## Activity
Copy every record below exactly, leaving out any pictures.

## Material for this exercise
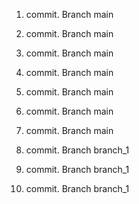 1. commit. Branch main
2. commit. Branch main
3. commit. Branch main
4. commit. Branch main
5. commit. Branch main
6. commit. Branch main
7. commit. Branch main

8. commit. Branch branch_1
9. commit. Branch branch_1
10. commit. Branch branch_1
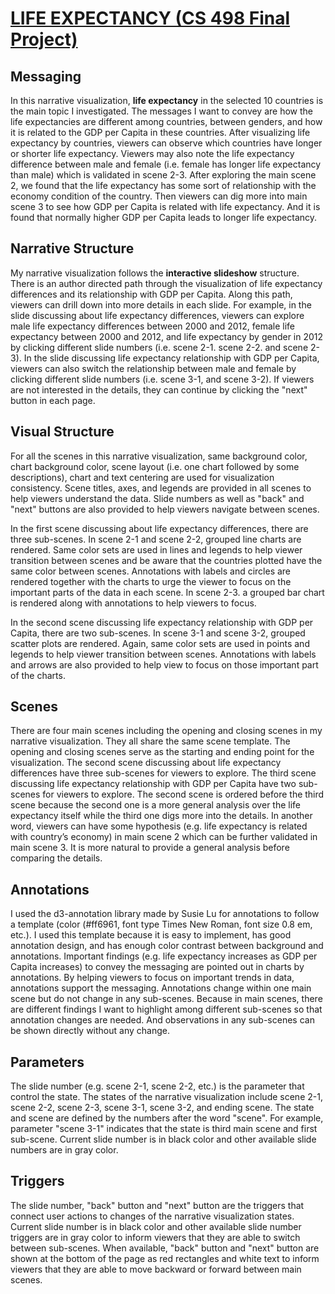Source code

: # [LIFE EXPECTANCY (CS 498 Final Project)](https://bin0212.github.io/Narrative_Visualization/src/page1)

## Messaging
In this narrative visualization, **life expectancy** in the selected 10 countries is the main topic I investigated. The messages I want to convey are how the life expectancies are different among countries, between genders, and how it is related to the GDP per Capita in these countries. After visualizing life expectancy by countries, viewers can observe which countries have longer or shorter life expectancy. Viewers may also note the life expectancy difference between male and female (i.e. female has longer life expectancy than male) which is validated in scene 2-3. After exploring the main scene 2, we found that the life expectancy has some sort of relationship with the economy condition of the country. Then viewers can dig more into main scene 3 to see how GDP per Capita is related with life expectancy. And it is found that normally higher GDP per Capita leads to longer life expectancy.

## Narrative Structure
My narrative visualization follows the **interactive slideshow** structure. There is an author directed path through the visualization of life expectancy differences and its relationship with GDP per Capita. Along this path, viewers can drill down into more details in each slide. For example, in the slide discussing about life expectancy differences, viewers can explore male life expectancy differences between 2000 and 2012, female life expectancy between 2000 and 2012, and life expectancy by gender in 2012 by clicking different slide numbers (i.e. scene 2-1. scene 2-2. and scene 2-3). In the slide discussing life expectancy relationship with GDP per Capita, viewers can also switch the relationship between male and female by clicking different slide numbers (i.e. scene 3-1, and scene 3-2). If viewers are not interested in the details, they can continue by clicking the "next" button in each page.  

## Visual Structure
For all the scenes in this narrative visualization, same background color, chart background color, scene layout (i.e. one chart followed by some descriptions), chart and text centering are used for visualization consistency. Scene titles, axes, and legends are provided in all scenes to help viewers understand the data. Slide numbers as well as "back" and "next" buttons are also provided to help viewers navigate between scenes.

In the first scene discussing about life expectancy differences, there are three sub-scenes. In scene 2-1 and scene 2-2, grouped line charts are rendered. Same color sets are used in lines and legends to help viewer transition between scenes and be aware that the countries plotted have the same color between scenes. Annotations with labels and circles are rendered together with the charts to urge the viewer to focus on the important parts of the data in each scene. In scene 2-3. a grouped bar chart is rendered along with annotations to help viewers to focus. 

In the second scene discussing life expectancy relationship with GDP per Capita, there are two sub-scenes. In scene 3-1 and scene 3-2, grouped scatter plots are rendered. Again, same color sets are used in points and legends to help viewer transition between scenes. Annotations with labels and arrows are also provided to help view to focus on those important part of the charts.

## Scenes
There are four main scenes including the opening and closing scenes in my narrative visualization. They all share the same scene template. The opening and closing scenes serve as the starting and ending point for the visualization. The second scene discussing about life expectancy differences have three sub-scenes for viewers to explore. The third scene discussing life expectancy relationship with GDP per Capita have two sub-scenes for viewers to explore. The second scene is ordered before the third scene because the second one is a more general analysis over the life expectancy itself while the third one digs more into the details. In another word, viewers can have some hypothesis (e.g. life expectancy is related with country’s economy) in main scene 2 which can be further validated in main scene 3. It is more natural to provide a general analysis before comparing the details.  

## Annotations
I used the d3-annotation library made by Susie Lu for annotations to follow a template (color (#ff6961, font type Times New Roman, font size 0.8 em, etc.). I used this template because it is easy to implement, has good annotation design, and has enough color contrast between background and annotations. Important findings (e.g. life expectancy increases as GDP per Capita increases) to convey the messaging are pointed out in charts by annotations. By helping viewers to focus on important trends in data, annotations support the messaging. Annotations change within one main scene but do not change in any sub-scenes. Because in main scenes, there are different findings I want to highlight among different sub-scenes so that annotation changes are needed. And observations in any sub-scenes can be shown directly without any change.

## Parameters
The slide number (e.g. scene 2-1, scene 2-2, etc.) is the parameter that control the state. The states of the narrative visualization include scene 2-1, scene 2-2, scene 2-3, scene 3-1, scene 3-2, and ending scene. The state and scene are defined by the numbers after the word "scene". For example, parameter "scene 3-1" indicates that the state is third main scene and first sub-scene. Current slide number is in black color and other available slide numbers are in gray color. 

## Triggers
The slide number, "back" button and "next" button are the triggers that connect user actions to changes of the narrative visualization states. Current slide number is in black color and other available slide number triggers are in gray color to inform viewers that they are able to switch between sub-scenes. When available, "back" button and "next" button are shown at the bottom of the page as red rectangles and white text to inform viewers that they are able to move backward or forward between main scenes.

## Written answer
 1. commit. Branch main
2. commit. Branch main
3. commit. Branch main
4. commit. Branch main
5. commit. Branch main
6. commit. Branch main
7. commit. Branch main

8. commit. Branch branch_1
9. commit. Branch branch_1
10. commit. Branch branch_1
Source code

: # [LIFE EXPECTANCY (CS 498 Final Project)](https://bin0212.github.io/Narrative_Visualization/src/page1)

## Messaging
In this narrative visualization, **life expectancy** in the selected 10 countries is the main topic I investigated. The messages I want to convey are how the life expectancies are different among countries, between genders, and how it is related to the GDP per Capita in these countries. After visualizing life expectancy by countries, viewers can observe which countries have longer or shorter life expectancy. Viewers may also note the life expectancy difference between male and female (i.e. female has longer life expectancy than male) which is validated in scene 2-3. After exploring the main scene 2, we found that the life expectancy has some sort of relationship with the economy condition of the country. Then viewers can dig more into main scene 3 to see how GDP per Capita is related with life expectancy. And it is found that normally higher GDP per Capita leads to longer life expectancy.

## Narrative Structure
My narrative visualization follows the **interactive slideshow** structure. There is an author directed path through the visualization of life expectancy differences and its relationship with GDP per Capita. Along this path, viewers can drill down into more details in each slide. For example, in the slide discussing about life expectancy differences, viewers can explore male life expectancy differences between 2000 and 2012, female life expectancy between 2000 and 2012, and life expectancy by gender in 2012 by clicking different slide numbers (i.e. scene 2-1. scene 2-2. and scene 2-3). In the slide discussing life expectancy relationship with GDP per Capita, viewers can also switch the relationship between male and female by clicking different slide numbers (i.e. scene 3-1, and scene 3-2). If viewers are not interested in the details, they can continue by clicking the "next" button in each page.  

## Visual Structure
For all the scenes in this narrative visualization, same background color, chart background color, scene layout (i.e. one chart followed by some descriptions), chart and text centering are used for visualization consistency. Scene titles, axes, and legends are provided in all scenes to help viewers understand the data. Slide numbers as well as "back" and "next" buttons are also provided to help viewers navigate between scenes.

In the first scene discussing about life expectancy differences, there are three sub-scenes. In scene 2-1 and scene 2-2, grouped line charts are rendered. Same color sets are used in lines and legends to help viewer transition between scenes and be aware that the countries plotted have the same color between scenes. Annotations with labels and circles are rendered together with the charts to urge the viewer to focus on the important parts of the data in each scene. In scene 2-3. a grouped bar chart is rendered along with annotations to help viewers to focus. 

In the second scene discussing life expectancy relationship with GDP per Capita, there are two sub-scenes. In scene 3-1 and scene 3-2, grouped scatter plots are rendered. Again, same color sets are used in points and legends to help viewer transition between scenes. Annotations with labels and arrows are also provided to help view to focus on those important part of the charts.

## Scenes
There are four main scenes including the opening and closing scenes in my narrative visualization. They all share the same scene template. The opening and closing scenes serve as the starting and ending point for the visualization. The second scene discussing about life expectancy differences have three sub-scenes for viewers to explore. The third scene discussing life expectancy relationship with GDP per Capita have two sub-scenes for viewers to explore. The second scene is ordered before the third scene because the second one is a more general analysis over the life expectancy itself while the third one digs more into the details. In another word, viewers can have some hypothesis (e.g. life expectancy is related with country’s economy) in main scene 2 which can be further validated in main scene 3. It is more natural to provide a general analysis before comparing the details.  

## Annotations
I used the d3-annotation library made by Susie Lu for annotations to follow a template (color (#ff6961, font type Times New Roman, font size 0.8 em, etc.). I used this template because it is easy to implement, has good annotation design, and has enough color contrast between background and annotations. Important findings (e.g. life expectancy increases as GDP per Capita increases) to convey the messaging are pointed out in charts by annotations. By helping viewers to focus on important trends in data, annotations support the messaging. Annotations change within one main scene but do not change in any sub-scenes. Because in main scenes, there are different findings I want to highlight among different sub-scenes so that annotation changes are needed. And observations in any sub-scenes can be shown directly without any change.

## Parameters
The slide number (e.g. scene 2-1, scene 2-2, etc.) is the parameter that control the state. The states of the narrative visualization include scene 2-1, scene 2-2, scene 2-3, scene 3-1, scene 3-2, and ending scene. The state and scene are defined by the numbers after the word "scene". For example, parameter "scene 3-1" indicates that the state is third main scene and first sub-scene. Current slide number is in black color and other available slide numbers are in gray color. 

## Triggers
The slide number, "back" button and "next" button are the triggers that connect user actions to changes of the narrative visualization states. Current slide number is in black color and other available slide number triggers are in gray color to inform viewers that they are able to switch between sub-scenes. When available, "back" button and "next" button are shown at the bottom of the page as red rectangles and white text to inform viewers that they are able to move backward or forward between main scenes.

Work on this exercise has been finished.